Good thing it wasn't a documentary. It wasn't meant to show the lives of EOD, that just happened to be the unit the screenwriter was embedded with. The story could have been told with any number of different units, but I think EOD was a wise choice. This isn't some "based on a true story" type movie. It's taking you inside the head of those who's true love is war itself. Most people look at the first two hours of the movie as being what the core of the movie was about. But it's not. The entire movie is building up the the last 15 minutes. When he's not in Iraq, but stateside. That was what the movie was about. Showing a man who doesn't feel comfortable outside of a war zone. Yes, he doesn't resemble typical OD soldiers, he's not supposed to.

Actually, there's many military members who were initially working with the film's producers, but severed ties because they felt she wasn't being accurate to true life.

Virtually every person who's actually done that kind of work says she portrayed them in an untrue light, as some type of cowboys looking for an adrenaline rush, to the point where they talk about openly laughing at her depictions of them.

There's a reason the military stopped working with her, just like there's a reason she won those awards; the whole thing's political. She's a typical Hollywood monkey, and she danced just like they wanted her to so she could take her shiny bananas home and reaffirm her deluded preconceptions to herself.
 
Actually, there's many military members who were initially working with the film's producers, but severed ties because they felt she wasn't being accurate to true life.
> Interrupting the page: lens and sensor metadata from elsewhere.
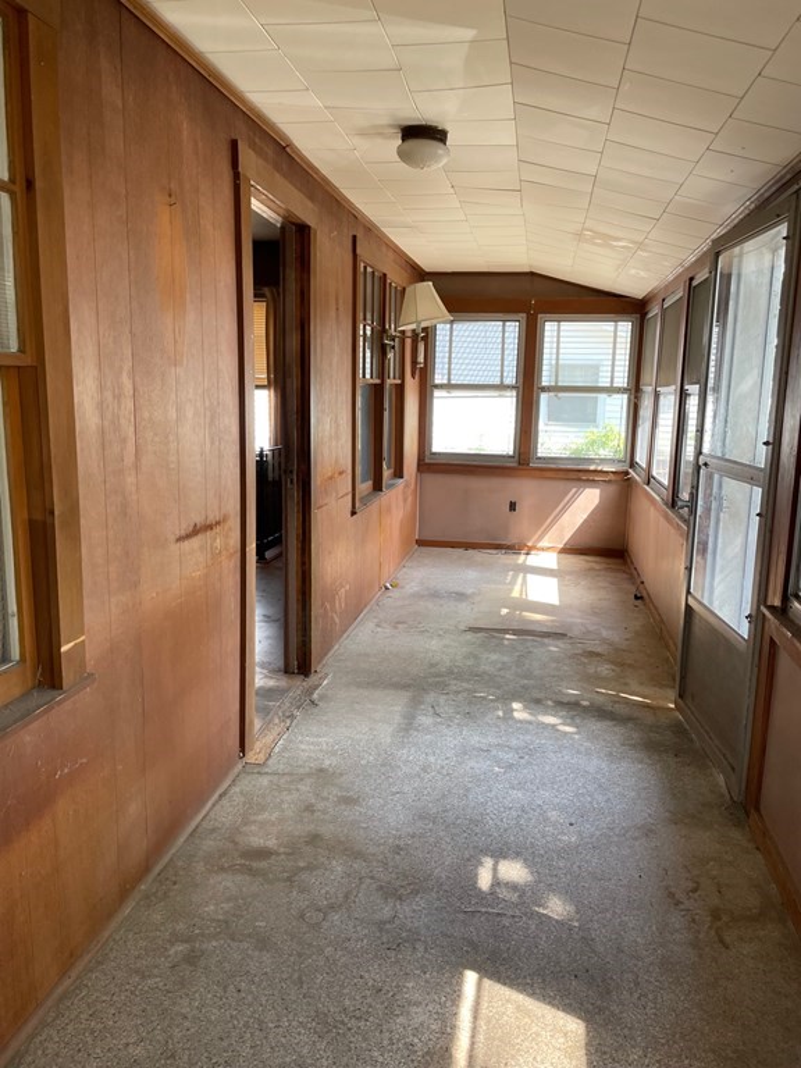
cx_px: 400
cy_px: 534
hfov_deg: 53.1
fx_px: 802
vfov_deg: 67.3
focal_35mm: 26
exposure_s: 1/121
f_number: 1.6
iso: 80
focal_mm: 4.2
Virtually every person who's actually done that kind of work says she portrayed them in an untrue light, as some type of cowboys looking for an adrenaline rush, to the point where they talk about openly laughing at her depictions of them.

There's a reason the military stopped working with her, just like there's a reason she won those awards; the whole thing's political. She's a typical Hollywood monkey, and she danced just like they wanted her to so she could take her shiny bananas home and reaffirm her deluded preconceptions to herself.
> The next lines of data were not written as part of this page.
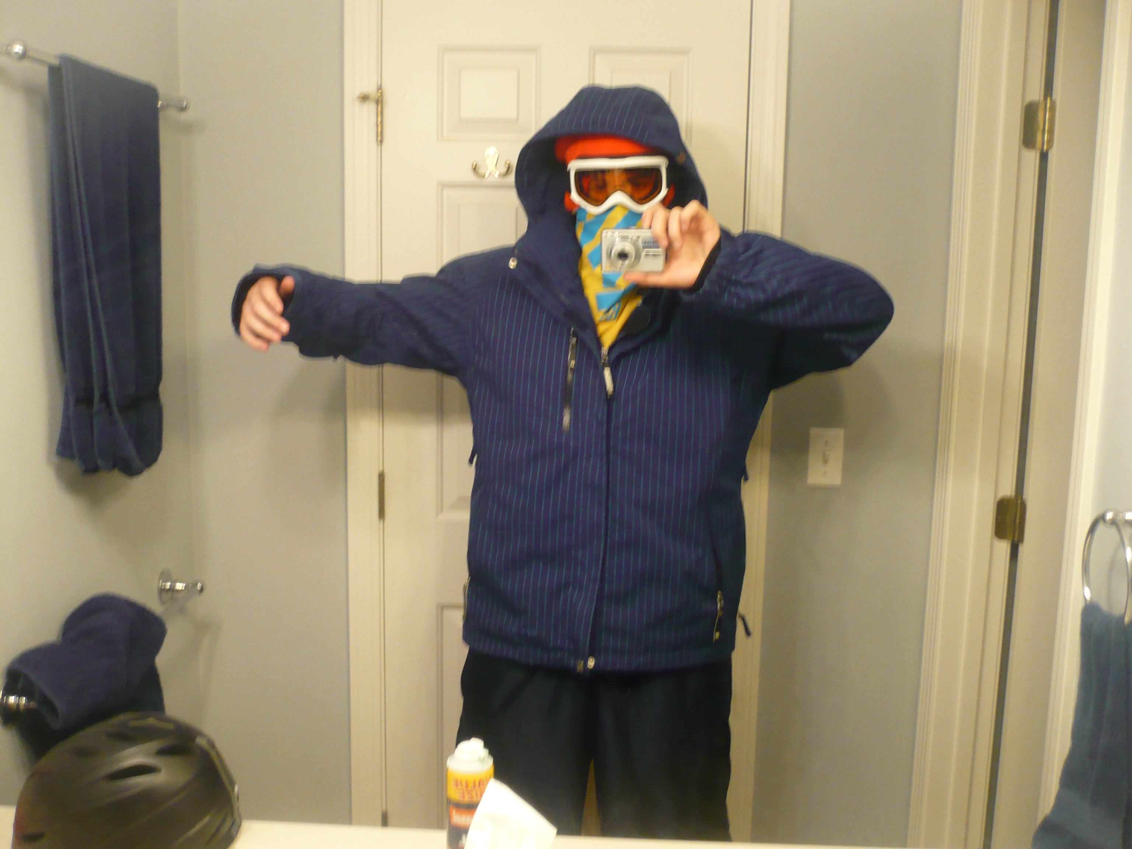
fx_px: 1145
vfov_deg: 40.7
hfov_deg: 52.6
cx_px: 566
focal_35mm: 35
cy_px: 424
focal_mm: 5.8
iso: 200
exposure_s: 1/20
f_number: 2.8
It's political? Have you seen it? If anything, it's the only movie based on the recent wars that leaves politics completely out of it. So you say that she is a "typical Hollywood monkey" eh? A person who "danced just like they wanted her to?" Who is they? Who made her dance? How and why? What about the movie was so political and manipulative? I really look forward to you trying to explain that. Please cite specific scenes and/or interview of the cast and crew. Not some article about butt hurt soldiers who can't comprehend what the movie was really about.

Besides, If that were the case, why did she have so much trouble finding financing (p.s. the guy who financed the bulk of the movie, is a nobody in Hollywood)? Why was it shelved for a year? Why did they have trouble finding a distributor? If she was just another Hollywood Monkey, don't you think those feeding her bananas would have been a tad more helpful? Everything is a conspiracy apparently.

I'm not denying that the portrayal of OD soldiers is innacurate. BECAUSE THE MOVIE IS NOT ABOUT EOD SOLDIERS! IT'S NOT ABOUT EOD OPERATIONS IN IRAQ! Fucking A! Uhh Ohh, Hollywood made a movie that takes place during the Iraq War, it has to be some liberal hit piece right? Fuck me. This movie was never meant to be an accurate portrayal of those who really do the job. It is a fictional story of a fictional individual. Fiction. FUCKING FICTION. Why is that so difficult to understand? I mean fuck, at the top of this thread you have a member who was there, saying it was accurate, the rush and adrenalin of war that is. God damn man.